*** Opening of MATERIAL FOR THIS EXERCISE ***
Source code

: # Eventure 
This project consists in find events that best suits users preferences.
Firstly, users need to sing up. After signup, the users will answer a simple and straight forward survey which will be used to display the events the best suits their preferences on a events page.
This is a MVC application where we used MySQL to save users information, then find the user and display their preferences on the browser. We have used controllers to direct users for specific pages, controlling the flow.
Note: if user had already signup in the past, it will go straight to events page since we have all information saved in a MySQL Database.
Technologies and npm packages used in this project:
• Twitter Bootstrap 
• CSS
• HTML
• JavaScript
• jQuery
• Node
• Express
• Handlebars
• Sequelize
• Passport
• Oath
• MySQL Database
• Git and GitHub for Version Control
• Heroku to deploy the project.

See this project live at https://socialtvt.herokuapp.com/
*** Close of MATERIAL FOR THIS EXERCISE ***
ABOUT THIS TASK >> Find each line in the records that contains the word "suits" and copy every such line in full. Case counts.

SOLUTION FOR THIS EXERCISE >>
This project consists in find events that best suits users preferences.
Firstly, users need to sing up. After signup, the users will answer a simple and straight forward survey which will be used to display the events the best suits their preferences on a events page.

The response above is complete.